Trail cameras offer a wonderful insight into the natural world around us. Often they’re fully automated to capture what wildlife does when we’re not around. After all, they usually get spooked pretty easily. I have a camera set up in the backyard for that very purpose. We often get foxes, deer and badgers entering the garden during the night.

But what wildlife photographer Levi Dojczman has done, however, is take it to the extreme. He built a custom trail camera with a DIY tree-bracket, Sony A6100, 200-600mm lens and a 60ft remote cable to let him shoot the animals he wants to see without being anywhere near them.

The idea to build a custom “camera trap” like this came at a time when Levi was out photographing some birds. He saw some tracks on the ground and thought that they might be a fox. It turned out that he was right, it was. He got one obscured shot of it through some branches, but as he tried to get closer for a clearer shot, it just disappeared.
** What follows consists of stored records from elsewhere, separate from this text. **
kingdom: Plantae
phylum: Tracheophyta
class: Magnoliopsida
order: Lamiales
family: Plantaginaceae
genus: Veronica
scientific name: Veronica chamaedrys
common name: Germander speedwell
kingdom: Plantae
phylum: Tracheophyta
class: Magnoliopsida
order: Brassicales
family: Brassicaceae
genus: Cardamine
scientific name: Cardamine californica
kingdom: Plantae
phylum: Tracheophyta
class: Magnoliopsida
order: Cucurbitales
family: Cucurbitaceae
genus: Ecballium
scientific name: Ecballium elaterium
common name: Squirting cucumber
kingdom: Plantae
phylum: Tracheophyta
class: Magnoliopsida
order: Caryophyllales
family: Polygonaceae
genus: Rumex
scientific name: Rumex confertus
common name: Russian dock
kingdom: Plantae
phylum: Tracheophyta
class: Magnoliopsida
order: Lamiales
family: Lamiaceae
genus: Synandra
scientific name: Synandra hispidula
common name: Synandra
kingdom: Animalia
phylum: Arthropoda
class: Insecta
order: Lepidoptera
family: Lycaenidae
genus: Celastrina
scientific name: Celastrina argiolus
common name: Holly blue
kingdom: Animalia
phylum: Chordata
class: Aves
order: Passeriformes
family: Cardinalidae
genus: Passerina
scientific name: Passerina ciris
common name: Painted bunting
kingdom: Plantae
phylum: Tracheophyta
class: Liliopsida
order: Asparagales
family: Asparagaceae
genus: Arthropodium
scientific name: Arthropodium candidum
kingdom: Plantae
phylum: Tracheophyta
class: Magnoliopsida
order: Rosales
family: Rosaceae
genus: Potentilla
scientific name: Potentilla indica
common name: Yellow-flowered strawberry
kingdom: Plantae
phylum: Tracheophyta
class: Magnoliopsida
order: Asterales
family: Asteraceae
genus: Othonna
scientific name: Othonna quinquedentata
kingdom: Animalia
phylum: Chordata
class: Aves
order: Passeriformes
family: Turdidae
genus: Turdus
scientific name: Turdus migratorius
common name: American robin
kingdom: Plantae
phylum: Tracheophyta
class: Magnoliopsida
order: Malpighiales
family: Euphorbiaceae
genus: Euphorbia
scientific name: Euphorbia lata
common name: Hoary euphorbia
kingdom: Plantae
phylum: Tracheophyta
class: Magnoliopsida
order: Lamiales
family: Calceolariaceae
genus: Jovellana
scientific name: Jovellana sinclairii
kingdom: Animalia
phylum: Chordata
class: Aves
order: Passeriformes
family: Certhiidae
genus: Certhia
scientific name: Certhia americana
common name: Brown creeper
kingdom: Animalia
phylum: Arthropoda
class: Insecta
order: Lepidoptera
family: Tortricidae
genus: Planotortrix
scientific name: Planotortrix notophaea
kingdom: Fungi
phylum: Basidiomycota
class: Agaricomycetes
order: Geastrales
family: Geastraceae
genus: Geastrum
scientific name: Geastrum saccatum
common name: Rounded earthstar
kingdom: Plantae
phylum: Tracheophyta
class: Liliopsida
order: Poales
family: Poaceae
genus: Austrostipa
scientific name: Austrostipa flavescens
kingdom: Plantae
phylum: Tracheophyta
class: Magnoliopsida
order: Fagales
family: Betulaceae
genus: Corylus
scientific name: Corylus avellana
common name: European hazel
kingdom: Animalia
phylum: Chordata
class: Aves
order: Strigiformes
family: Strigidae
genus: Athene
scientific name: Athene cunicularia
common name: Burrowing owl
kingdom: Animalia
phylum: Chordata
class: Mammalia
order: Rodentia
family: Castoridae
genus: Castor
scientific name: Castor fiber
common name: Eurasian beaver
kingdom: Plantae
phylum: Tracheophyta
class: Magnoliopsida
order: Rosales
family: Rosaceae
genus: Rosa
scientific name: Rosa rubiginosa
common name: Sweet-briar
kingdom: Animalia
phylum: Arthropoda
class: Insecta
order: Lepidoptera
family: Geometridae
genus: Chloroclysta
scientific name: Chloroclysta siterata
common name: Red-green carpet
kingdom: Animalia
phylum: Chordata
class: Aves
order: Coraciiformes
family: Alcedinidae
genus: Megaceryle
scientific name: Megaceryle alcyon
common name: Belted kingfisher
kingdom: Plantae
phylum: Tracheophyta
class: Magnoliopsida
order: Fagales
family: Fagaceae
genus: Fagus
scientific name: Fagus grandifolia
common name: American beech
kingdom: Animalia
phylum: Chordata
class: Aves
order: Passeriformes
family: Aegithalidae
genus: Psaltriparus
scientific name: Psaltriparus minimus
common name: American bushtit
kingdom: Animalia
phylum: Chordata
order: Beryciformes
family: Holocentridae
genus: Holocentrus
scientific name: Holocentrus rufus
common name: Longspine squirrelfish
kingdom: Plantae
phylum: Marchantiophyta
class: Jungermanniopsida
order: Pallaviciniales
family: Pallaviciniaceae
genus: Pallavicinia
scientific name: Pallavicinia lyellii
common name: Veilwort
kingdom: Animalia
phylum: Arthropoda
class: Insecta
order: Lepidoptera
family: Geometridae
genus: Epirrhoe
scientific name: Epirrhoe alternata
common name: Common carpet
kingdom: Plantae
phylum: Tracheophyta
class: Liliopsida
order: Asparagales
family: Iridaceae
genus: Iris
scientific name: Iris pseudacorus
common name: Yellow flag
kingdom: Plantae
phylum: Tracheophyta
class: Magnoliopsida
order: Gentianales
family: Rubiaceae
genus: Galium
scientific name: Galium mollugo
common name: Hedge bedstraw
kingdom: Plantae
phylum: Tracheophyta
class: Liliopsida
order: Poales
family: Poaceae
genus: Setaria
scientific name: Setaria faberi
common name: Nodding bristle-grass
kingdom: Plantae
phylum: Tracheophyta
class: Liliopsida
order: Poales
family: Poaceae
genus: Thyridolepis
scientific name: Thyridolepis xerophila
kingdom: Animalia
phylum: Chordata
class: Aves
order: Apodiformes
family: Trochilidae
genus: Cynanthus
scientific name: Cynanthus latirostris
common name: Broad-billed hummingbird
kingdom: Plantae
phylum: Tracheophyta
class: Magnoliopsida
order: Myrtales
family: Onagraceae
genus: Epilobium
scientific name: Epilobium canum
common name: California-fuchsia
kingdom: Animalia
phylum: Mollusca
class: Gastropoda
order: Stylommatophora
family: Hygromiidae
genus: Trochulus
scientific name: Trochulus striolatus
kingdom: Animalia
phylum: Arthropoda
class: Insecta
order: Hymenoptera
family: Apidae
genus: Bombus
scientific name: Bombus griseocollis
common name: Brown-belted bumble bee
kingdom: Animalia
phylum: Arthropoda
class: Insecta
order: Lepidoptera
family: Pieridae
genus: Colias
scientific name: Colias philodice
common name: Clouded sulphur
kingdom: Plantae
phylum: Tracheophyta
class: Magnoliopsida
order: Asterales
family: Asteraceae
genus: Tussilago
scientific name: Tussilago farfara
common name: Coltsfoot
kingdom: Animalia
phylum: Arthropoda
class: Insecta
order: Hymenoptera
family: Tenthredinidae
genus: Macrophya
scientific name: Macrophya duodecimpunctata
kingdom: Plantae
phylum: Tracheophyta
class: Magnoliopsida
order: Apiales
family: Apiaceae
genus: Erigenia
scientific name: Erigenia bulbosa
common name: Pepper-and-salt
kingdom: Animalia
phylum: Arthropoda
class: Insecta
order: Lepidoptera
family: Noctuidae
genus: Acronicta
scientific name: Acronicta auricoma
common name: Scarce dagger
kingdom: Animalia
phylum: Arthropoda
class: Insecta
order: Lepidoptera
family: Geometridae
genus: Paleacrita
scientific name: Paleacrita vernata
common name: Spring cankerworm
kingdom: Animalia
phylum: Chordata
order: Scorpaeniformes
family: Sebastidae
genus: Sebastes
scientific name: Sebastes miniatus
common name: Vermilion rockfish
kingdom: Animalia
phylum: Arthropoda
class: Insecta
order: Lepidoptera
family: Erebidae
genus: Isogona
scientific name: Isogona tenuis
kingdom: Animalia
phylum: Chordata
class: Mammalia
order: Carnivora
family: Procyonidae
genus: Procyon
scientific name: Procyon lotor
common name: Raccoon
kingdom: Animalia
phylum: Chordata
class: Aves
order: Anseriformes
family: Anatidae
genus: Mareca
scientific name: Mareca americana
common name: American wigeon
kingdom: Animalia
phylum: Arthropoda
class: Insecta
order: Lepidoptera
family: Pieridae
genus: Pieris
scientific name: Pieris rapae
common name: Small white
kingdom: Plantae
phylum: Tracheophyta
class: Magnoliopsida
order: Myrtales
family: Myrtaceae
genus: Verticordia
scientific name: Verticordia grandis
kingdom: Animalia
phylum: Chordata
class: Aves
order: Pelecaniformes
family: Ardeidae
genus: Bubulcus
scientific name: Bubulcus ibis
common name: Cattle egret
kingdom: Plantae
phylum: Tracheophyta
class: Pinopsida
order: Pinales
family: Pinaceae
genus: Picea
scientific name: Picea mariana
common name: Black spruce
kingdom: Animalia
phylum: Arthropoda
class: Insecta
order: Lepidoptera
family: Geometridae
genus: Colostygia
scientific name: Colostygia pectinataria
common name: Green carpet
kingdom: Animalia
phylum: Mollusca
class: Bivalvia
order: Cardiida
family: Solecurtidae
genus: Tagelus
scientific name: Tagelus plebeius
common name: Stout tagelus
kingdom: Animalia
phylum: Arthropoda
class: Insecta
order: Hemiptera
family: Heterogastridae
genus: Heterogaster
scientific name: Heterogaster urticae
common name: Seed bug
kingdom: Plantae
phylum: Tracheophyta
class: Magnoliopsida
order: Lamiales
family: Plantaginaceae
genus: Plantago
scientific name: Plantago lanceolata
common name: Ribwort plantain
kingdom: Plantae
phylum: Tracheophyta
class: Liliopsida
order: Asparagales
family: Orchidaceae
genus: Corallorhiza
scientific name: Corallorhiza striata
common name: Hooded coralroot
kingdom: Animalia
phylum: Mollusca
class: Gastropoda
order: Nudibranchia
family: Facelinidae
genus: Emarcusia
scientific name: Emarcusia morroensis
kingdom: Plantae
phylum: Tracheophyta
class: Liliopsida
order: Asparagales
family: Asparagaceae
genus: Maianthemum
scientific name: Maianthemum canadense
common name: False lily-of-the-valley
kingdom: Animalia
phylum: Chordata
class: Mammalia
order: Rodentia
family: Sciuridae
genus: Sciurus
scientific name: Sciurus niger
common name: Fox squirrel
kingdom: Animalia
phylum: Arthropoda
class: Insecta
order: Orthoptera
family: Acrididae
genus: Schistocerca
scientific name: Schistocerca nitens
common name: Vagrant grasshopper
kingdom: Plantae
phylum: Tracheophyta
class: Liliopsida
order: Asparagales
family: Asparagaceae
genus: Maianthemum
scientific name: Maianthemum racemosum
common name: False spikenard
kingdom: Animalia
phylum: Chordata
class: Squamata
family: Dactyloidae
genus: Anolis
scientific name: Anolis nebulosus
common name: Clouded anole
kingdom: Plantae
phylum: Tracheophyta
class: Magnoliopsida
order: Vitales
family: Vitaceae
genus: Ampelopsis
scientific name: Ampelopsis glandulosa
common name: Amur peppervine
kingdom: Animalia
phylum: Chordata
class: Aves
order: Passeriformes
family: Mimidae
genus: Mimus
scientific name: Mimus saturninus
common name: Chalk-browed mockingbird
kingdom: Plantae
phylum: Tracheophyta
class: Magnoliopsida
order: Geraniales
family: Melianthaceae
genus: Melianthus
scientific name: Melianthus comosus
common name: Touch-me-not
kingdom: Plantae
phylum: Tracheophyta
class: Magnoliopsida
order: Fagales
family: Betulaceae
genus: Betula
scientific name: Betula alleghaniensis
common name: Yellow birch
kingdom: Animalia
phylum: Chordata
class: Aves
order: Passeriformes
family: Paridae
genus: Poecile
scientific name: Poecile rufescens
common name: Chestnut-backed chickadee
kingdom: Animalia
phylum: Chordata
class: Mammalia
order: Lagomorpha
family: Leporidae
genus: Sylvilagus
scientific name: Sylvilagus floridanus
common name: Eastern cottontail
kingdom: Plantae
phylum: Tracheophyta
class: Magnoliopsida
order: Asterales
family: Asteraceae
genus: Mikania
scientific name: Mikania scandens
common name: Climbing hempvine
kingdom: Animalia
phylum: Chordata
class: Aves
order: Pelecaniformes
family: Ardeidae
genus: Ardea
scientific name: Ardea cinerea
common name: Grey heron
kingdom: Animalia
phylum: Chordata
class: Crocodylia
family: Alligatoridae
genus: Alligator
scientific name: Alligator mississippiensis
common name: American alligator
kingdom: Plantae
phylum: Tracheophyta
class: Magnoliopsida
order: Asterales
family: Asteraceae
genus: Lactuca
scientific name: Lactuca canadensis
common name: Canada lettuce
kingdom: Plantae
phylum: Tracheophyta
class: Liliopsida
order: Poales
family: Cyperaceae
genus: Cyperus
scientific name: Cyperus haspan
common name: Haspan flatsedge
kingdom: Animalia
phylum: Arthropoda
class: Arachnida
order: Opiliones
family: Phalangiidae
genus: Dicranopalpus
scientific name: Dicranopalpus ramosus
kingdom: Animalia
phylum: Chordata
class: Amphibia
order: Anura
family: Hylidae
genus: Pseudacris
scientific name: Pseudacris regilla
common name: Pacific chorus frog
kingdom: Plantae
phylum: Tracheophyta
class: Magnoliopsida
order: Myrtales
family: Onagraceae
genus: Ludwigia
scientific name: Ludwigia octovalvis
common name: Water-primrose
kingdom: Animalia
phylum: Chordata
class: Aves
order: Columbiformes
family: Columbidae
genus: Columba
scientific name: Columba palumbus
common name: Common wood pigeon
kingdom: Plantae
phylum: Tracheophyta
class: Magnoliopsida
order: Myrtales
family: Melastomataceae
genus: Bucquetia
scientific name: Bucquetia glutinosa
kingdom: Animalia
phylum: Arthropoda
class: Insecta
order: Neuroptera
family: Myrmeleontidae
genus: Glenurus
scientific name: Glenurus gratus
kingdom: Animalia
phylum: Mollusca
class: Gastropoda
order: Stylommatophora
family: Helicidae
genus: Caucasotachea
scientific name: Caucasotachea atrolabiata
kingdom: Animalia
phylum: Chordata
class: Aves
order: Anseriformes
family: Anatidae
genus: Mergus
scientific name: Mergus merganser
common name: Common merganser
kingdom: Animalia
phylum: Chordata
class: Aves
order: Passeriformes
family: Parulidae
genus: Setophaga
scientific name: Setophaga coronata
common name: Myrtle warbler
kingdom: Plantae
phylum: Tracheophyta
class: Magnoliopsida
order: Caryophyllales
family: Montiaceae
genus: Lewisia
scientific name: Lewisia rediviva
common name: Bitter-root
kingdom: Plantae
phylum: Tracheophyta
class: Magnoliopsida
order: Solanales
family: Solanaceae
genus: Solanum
Levi makes it clear in the description of his video that this is not an automated solution. It only works with human input using Sony’s Remote software on his laptop through the use of a really long USB cable that lets him stay 60ft away from the camera. But thanks to the long reach of that 200-600mm lens on a Sony crop body, he’s also able to capture animals filling the frame a further 60ft+ away from the camera, keeping him 120ft+ away from the wildlife he’s photographing.

You could, hypothetically, set up sensors on a rig like this to try to detect wildlife. A PIR sensor on an Arduino or ESP32 might work, or a Raspberry Pi running some kind of AI vision software. Then just have it fire the camera automatically when it’s “sensed” something.

But automated methods usually don’t work very well with such a long lens. You’ve got such a narrow field of view and shallow depth of field that you really need to be able to see what it is that you’re shooting. And that’s what the Sony Remote software running on the laptop allows Levi to do.

Levi faced a lot of challenges, not to mention just keeping the laptop warm enough that the battery didn’t die too soon, but I’m sure you’ll agree the results were well worth it.